Twist in Time
By Kevin Wong
Usually, I write my film review right after I watch the film. This is when it is freshest in my mind, and I can remember all the details I need to write a comprehensive review. I also like to capture my visceral, emotional reaction to the film, which might dissipate if I wait too long to commit fingers to keyboard. I'll then reflect over the next couple of days and edit the draft accordingly.
After I watched Inception, however, I went straight to bed.
Christopher Nolan's latest, strangest, science fiction film is difficult to pin down. It unfolds in layers, both literally and figuratively, and it's hard to determine what is meant to be deliberately confusing and what is the result of poor screenwriting choices. Nolan's first film, Memento, did not have this effect on me. That film, an interesting exercise in jumbled chronology, had a single, simple plot line that could be followed. I admire a lot of things in Inception, including its ambition, but Nolan has bitten off a bit more than he can chew in this latest outing. The film wants to be two different things, and this compromises what could have been a more direct, and thus more effective, film.
The first thing that it wants to be is an Ocean's 11-esque heist caper. Don Cobb (Leonardo DiCaprio) is the Danny Ocean of sorts - the leader of professional 'extractors' who enter people's unconscious minds to root out otherwise unattainable information. And like Danny Ocean, Cobb has also assembled a crew of professional, multicultural thieves for hire: Arthur (Joseph Gordon-Levitt), a right hand wiseass who's the closest thing Cobb has to a colleague; and Adriadne (Ellen Page), a student and 'architect,' whose job it is to construct the setting of the dream through which they can access their victim's mind. The crew is rounded out by Eames (Tom Hardy), a 'forger' who roleplays necessary roles in the dream; and Yusuf (Dileep Rao) a 'chemist' who tranquilizes the victim with enough sedatives to keep them under while the crew performs their mental heist.
They've been asked by Saito (Ken Watanabe), a businessman with shady interests, to perform a nigh impossible task; rather than extracting a thought or fact from someone's mind, Saito wants the crew to plant one in the mind of a rival businessman.
This, however, proves difficult.
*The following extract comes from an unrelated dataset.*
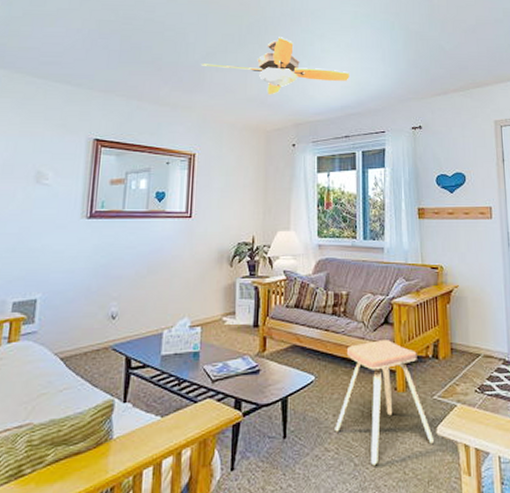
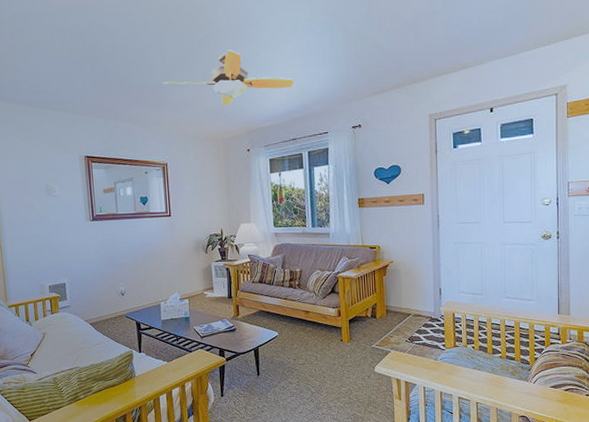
music stool: present [335,340,434,466] -> none [295,305,372,393]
In order to plant the thought well and not arouse suspicion, they have have to dig very deeply into their subject's mind. Have you ever had a dream within a dream? Where you have a dream, and then wake up and are still in a dream? Cobb and his crew have to go one more level down, and dig into a dream within a dream within a dream, to do their job effectively.
The intricacies of doing this is the great part of the film. There are visual sequences that adhere to a wonderful sort of dream logic: zero gravity enclosures, upside down cities, bridges being constructed out of spare parts, and time slowed to a jellied crawl. All of this, and the extended, expositional dialogue that explains how it all works, was grin-inducing and engaging in the fullest; I watched these sequences with the interest of a student, wanting to know more about the complexities of this strange, futuristic world.
The 'heist' itself was really enjoyable too. Apparently, time slows down the deeper one pushes into a person's mind, and this makes for some action sequences that were wonderfully edited and visually rich. From a rain-soaked urban backdrop, to a gaudily modern hotel, to a snow-covered, militarized landscape, the film's dreams get more and more compelling the further down they dig.
The best heist films in Hollywood, from The Killing to A Fish Called Wanda, focused on the process of the heist itself, because the filmmakers knew what was most fascinating to focus on. Characterization, in other words, took a backseat to process. And this is how I wish the film had remained: as a science fiction heist film. It's when Nolan turns the film into a thesis about the difference between reality and make believe, between forgiveness and carrying guilt, that the film goes off the rails. DiCaprio plays Cobb as a tortured, mentally unbalanced fellow who, unfortunately, is identical to the same tortured, mentally unbalanced fellow he played in Shutter Island, which was released earlier this year. Just as in that film, he's pining incessantly over a dead woman, and it's an unnecessary complication to what we're really interested in: the intricacies of dream travel.
Come awards season, I can definitely see this film snagging a nomination or two; the first half is done expertly well. Inception has a great look and a clever premise, but it aims to be transcendent, and in this attempt, falls short of its goals. Cobb's psychological problems come to dominate the film, both literally and thematically, and the issues are merely grazed, not delved into deeply enough to make us sympathize with Cobb or any of the associated characters. What could have been a clean, well-drawn plot thread becomes unnecessarily twisted, and I left the theater more puzzled than I ought to have been and more emotionally disconnected than I wanted to be. Inception's audience receives melodrama instead of drama, and is ultimately left out in the cold, wondering what happened to the slick, fun movie they were watching.